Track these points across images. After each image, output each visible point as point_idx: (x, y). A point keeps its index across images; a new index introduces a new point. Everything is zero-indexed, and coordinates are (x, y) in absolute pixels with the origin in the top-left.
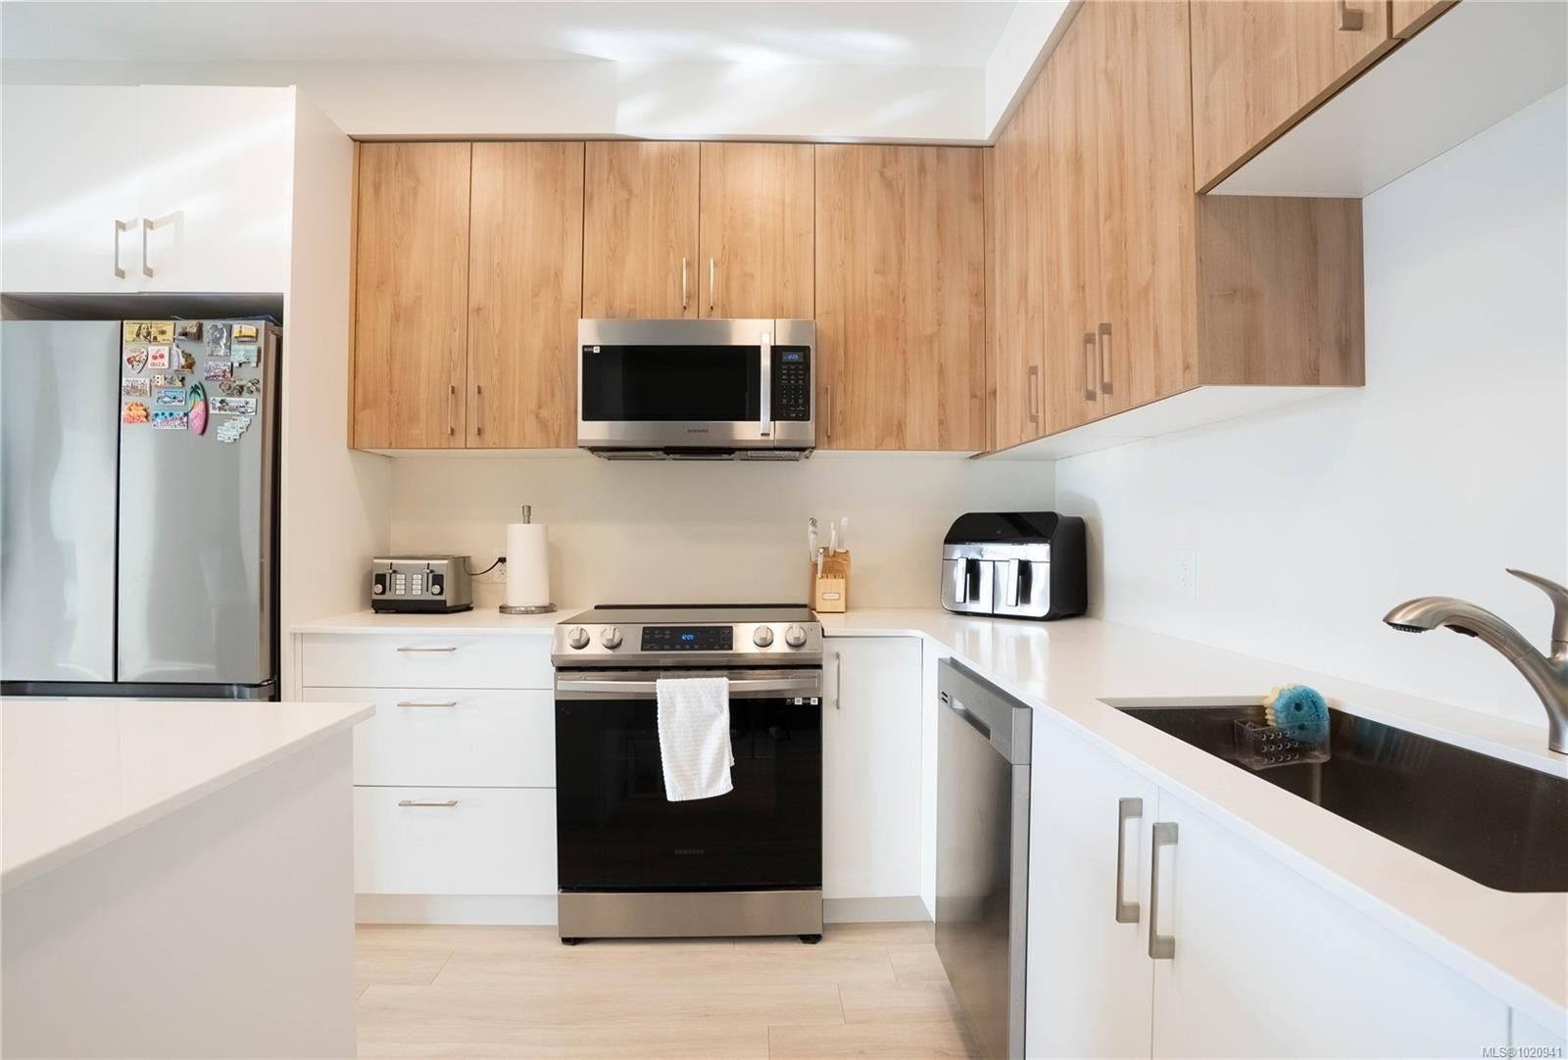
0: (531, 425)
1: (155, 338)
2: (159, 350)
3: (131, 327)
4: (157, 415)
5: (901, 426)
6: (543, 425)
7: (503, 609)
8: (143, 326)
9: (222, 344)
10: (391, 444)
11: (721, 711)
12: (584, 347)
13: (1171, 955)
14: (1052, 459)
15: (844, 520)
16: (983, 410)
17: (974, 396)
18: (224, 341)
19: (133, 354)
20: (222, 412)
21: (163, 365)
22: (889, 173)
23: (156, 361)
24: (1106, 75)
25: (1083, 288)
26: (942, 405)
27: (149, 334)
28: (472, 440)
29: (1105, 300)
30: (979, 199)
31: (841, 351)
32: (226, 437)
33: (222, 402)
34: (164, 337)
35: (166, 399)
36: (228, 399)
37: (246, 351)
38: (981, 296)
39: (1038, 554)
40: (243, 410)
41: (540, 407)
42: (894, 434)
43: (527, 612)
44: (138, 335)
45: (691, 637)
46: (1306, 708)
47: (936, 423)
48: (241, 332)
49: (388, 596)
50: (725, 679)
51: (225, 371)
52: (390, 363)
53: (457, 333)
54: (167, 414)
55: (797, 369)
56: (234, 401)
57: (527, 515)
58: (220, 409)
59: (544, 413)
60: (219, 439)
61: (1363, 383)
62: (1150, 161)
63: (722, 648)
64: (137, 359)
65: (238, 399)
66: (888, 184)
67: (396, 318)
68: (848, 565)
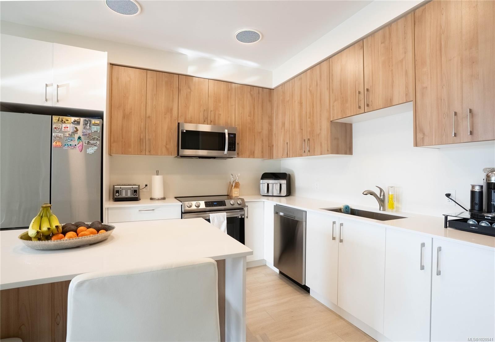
0: (164, 149)
1: (65, 122)
2: (66, 126)
3: (55, 118)
4: (65, 145)
5: (254, 152)
6: (167, 149)
7: (151, 199)
8: (60, 118)
9: (88, 125)
10: (122, 153)
11: (225, 220)
12: (182, 130)
13: (342, 242)
14: (281, 160)
15: (239, 174)
16: (271, 150)
17: (269, 146)
18: (89, 124)
19: (56, 126)
20: (88, 145)
21: (68, 130)
22: (252, 93)
23: (65, 129)
24: (310, 90)
25: (302, 130)
26: (262, 148)
27: (62, 120)
28: (147, 153)
29: (308, 133)
30: (270, 101)
31: (241, 134)
32: (90, 152)
33: (88, 142)
34: (68, 122)
35: (69, 140)
36: (90, 141)
37: (97, 128)
38: (270, 123)
39: (284, 182)
40: (95, 144)
41: (166, 145)
42: (252, 155)
43: (159, 199)
44: (58, 120)
45: (216, 203)
46: (347, 208)
47: (261, 152)
48: (95, 122)
49: (120, 197)
50: (225, 213)
51: (89, 133)
52: (122, 130)
53: (143, 123)
54: (69, 145)
55: (233, 139)
56: (92, 142)
57: (157, 173)
58: (87, 144)
59: (168, 146)
60: (87, 153)
61: (352, 154)
62: (320, 111)
63: (224, 206)
64: (58, 128)
65: (93, 141)
66: (252, 95)
67: (124, 117)
68: (240, 185)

━━━━━━

### AIM OF THE TASK
Write out, word for word, the lines from the first line of the entries through the one containing "67: (396, 318)", both included. Leave out the pictures.

### OUTPUT OF THE EXERCISE
Track these points across images. After each image, output each visible point as point_idx: (x, y). A point keeps its index across images; a new index introduces a new point. Everything is zero-indexed, and coordinates are (x, y) in absolute pixels with the origin in the top-left.
0: (531, 425)
1: (155, 338)
2: (159, 350)
3: (131, 327)
4: (157, 415)
5: (901, 426)
6: (543, 425)
7: (503, 609)
8: (143, 326)
9: (222, 344)
10: (391, 444)
11: (721, 711)
12: (584, 347)
13: (1171, 955)
14: (1052, 459)
15: (844, 520)
16: (983, 410)
17: (974, 396)
18: (224, 341)
19: (133, 354)
20: (222, 412)
21: (163, 365)
22: (889, 173)
23: (156, 361)
24: (1106, 75)
25: (1083, 288)
26: (942, 405)
27: (149, 334)
28: (472, 440)
29: (1105, 300)
30: (979, 199)
31: (841, 351)
32: (226, 437)
33: (222, 402)
34: (164, 337)
35: (166, 399)
36: (228, 399)
37: (246, 351)
38: (981, 296)
39: (1038, 554)
40: (243, 410)
41: (540, 407)
42: (894, 434)
43: (527, 612)
44: (138, 335)
45: (691, 637)
46: (1306, 708)
47: (936, 423)
48: (241, 332)
49: (388, 596)
50: (725, 679)
51: (225, 371)
52: (390, 363)
53: (457, 333)
54: (167, 414)
55: (797, 369)
56: (234, 401)
57: (527, 515)
58: (220, 409)
59: (544, 413)
60: (219, 439)
61: (1363, 383)
62: (1150, 161)
63: (722, 648)
64: (137, 359)
65: (238, 399)
66: (888, 184)
67: (396, 318)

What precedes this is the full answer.